The most time consuming part is getting your citrus ready. Once that is done, citrus segments stay fresh in the refrigerator for a few days in their juice. You can make your fruit salad anytime.  It takes seconds to peel and slice a banana and berries just need a quick rinse and dry before gently folding in. If you are packing it to take to work, it will be fine to mix together in the morning. The most fragile are raspberries, but they too will survive if they are nice, fresh and firm.

Nutrition Facts
Seasonal Fresh Fruit Salad
Amount Per Serving (1 g)
Calories 157 Calories from Fat 9
% Daily Value*
Fat 1g2%
Saturated Fat 1g6%
Sodium 2mg0%
Potassium 520mg15%
Carbohydrates 39g13%
Fiber 9g38%
Sugar 26g29%
Protein 3g6%
Vitamin A 1010IU20%
Vitamin C 102mg124%
Calcium 78mg8%
Iron 1mg6%
* Percent Daily Values are based on a 2000 calorie diet.

Seasonal Fresh Fruit Salad

Fresh fruit salads are refreshing, packed with nutrition, and can be made with what’s in season. As it is winter right now, this fruit salad utilizes citrus fruit. Choose what is seasonal, looks the best and is reasonably priced. In summer you can add melon, pineapple and other fruits for even more variety.
Course Breakfast
Cuisine American
Keyword fruit, salad
Prep Time 20 minutes
Servings 6
Calories 157kcal

Ingredients

  • 4-5 large oranges
  • 1 large grapefruit preferably red ones
  • 1 banana
  • 1 6 ounce box fresh raspberries
  • 1 6 ounce box fresh blackberries
  • 1 6 ounce box fresh blueberries
  • 12 green or red seedless grapes
  • 4 tablespoons pomegranate seeds

Instructions

  • Wash your citrus and follow the directions in the post for how to segment them, catching all of the juices over a bowl. When ready to serve the salad, peel and slice the banana, rinse and dry the berries and combine gently with the citrus.

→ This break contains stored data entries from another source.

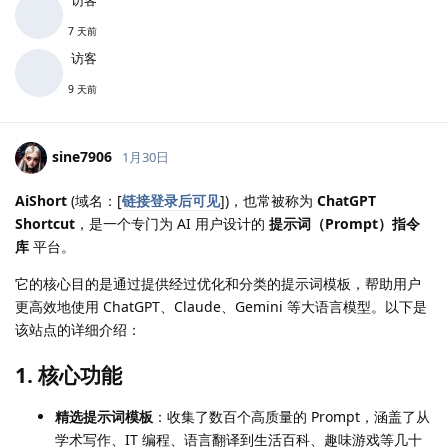
7 天前
访客
9 天前
sine7906
1月30日
AiShort
(域名：[
链接登录后可见
])，也常被称为
ChatGPT
Shortcut
，是一个专门为 AI 用户设计的
提示词（Prompt）指令
库
平台。
它的核心目的是通过提供经过优化和分类的提示词模板，帮助用户
更高效地使用 ChatGPT、Claude、Gemini 等大语言模型。以下是
该站点的详细介绍：
1. 核心功能
精选提示词模板
：收集了数百个高质量的 Prompt，涵盖了从
学术写作、IT 编程、语言翻译到生活百科、趣味游戏等几十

Chill briefly if desired and serve as soon as possible.

Nutrition

Serving: 1g | Calories: 157kcal | Carbohydrates: 39g | Protein: 3g | Fat: 1g | Saturated Fat: 1g | Sodium: 2mg | Potassium: 520mg | Fiber: 9g | Sugar: 26g | Vitamin A: 1010IU | Vitamin C: 102mg | Calcium: 78mg | Iron: 1mg
4 Comments
  1. Madonna - January 9th, 2013

    This looks so delicious. Thanks for the healthy idea – especially since having too much holiday. The colors are beautiful. Now back to the market.

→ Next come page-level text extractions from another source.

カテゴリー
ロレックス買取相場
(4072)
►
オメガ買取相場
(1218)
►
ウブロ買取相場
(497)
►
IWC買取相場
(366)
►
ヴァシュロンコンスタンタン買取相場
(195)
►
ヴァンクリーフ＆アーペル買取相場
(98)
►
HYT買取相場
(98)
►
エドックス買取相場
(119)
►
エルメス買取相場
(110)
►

  2. Julius Dahne - January 12th, 2013

    B”H I’m glad you’re spreading the word about the powerful health benefits of citrus fruits like oranges. One compound found in the peel of oranges and other citrus fruits is called hesperidin. I’m convinced this is going to be a household word in 10 years time – this amazing ingredient has been linked in scientific studies to numerous health benefits, including fighting varicose veins, high blood pressure, hemorrhoids and even cancer, may G-d protect us.

  3. Sally - January 13th, 2013

    Hi Julius. You are right, hesperidin is a powerful phytochemical and antioxidant. But as the highest concentrations are in the white part and peel of citrus (often discarded an not consumed), its good to know that hesperidin is also in green vegetables. Phytochemicals are amazing. On the link you added, the post is mostly about the benefits of eating lots of fruits and vegetables, not necessarily organic, and I know you know that. Little I buy is not organic these days, because it reduces the pesticide load on our bodies, is better for the farm workers and environment as well. Like you said, with so much of America not eating fruits and vegetables, just taking that step, whether organic or not, is a big step forward. The Stanford paper published in 9/12 cited there were little nutritional differences with organics (and caused quite an uproar), yet I like the post done by Mother Jones about how the paper sold organics short. Here is that link. http://www.motherjones.com/tom-philpott/2012/09/five-ways-stanford-study-underestimates-organic-food. Soon I will be writing a post about my perspective on organics and GMO as well.

  4. Reva - January 15th, 2013

    Hello there! This article could not be written any better!
    Reading through this article reminds me of my previous roommate!

    He always kept preaching about this. I will forward this article to him.
    Pretty sure he’s going to have a very good read. I appreciate you for sharing!